Lastly, we can check if the first few eraseblocks have any special ability. Some cards will provide for the first few eraseblocks to be backed by SLC flash instead of MLC, or otherwise improve the performance of these special eraseblocks. This is important when using the card with the FAT filesystem as all the metadata is stored in the beginning of the disk and will get the most wear and small writes.
root@localhost:~/flashbench# ./flashbench /dev/mmcblk1 --find-fat --erasesize=$[4*1024*1024]

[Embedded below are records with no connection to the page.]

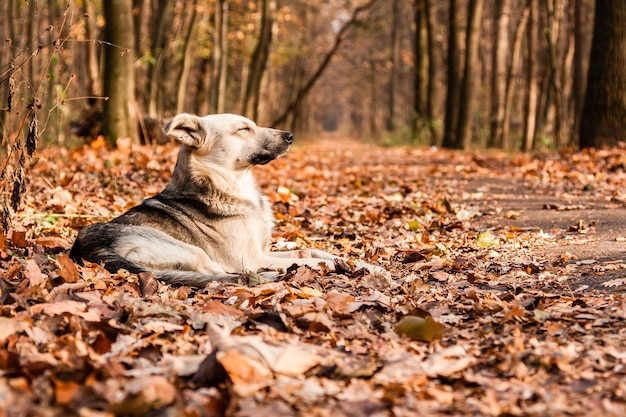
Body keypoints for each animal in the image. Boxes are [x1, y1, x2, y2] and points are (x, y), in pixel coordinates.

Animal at [68, 112, 382, 284]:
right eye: (244, 129)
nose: (290, 135)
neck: (234, 186)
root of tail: (85, 250)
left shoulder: (263, 250)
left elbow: (312, 252)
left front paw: (367, 265)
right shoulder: (252, 257)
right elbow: (313, 261)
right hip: (196, 254)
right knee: (221, 276)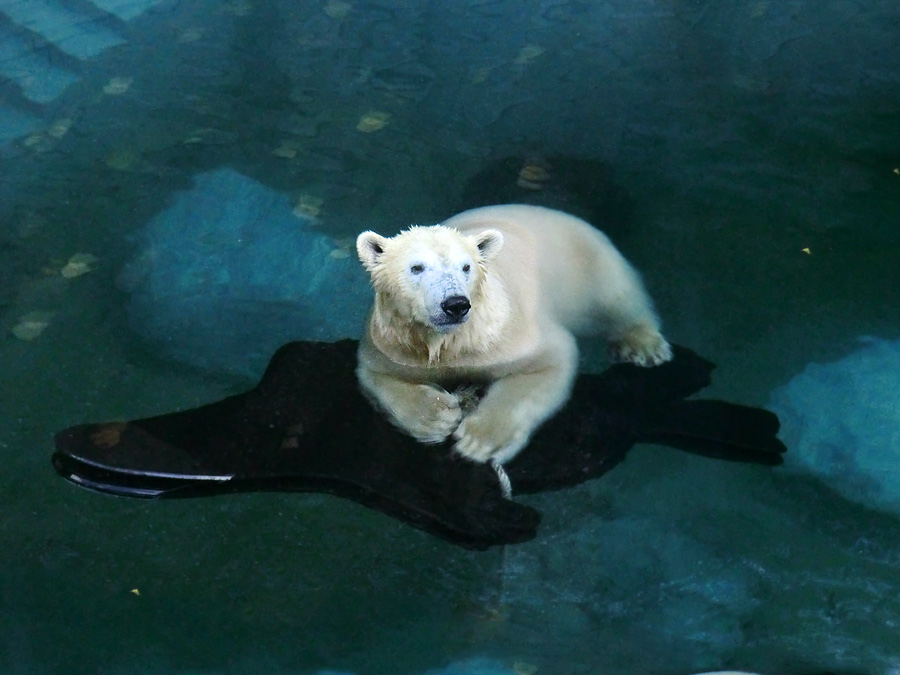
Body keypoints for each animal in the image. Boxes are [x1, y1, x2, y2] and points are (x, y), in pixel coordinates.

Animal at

4MiB 865K/s 3.56M/s 3.01M/s 5.13M/s 5.14M/s 5.12M/s
2MiB 4.3M/s 4.88M/s 5.11M/s 5.16M/s 5.11M/s 5.3M/s
1MiB 3.99M/s 4.9M/s 5.23M/s 5.18M/s 5.17M/s 5.15M/s
512KiB 3.88M/s 4.81M/s 5.15M/s 5.16M/s 5.16M/s 5.15M/s
256KiB 4.35M/s 4.38M/s 5.17M/s 5.18M/s 5.17M/s 5.16M/s
128KiB 3.78M/s 4.8M/s 5.13M/s 5.12M/s 5.15M/s 5.14M/s
64KiB 4.27M/s 4.74M/s 5.08M/s 5.03M/s 5.08M/s 5.07M/s
32KiB 3.62M/s 4.29M/s 4.97M/s 4.96M/s 4.96M/s 4.95M/s
16KiB 3.01M/s 3.31M/s 3.74M/s 4.29M/s 4.3M/s 4.29M/s
There doesn’t appear to be any special FAT area in this Kingston card.
In summary, this card is not so hot. But then again, it was bundled with a BeagleBone and so price was likely much higher concern for the seller than performance.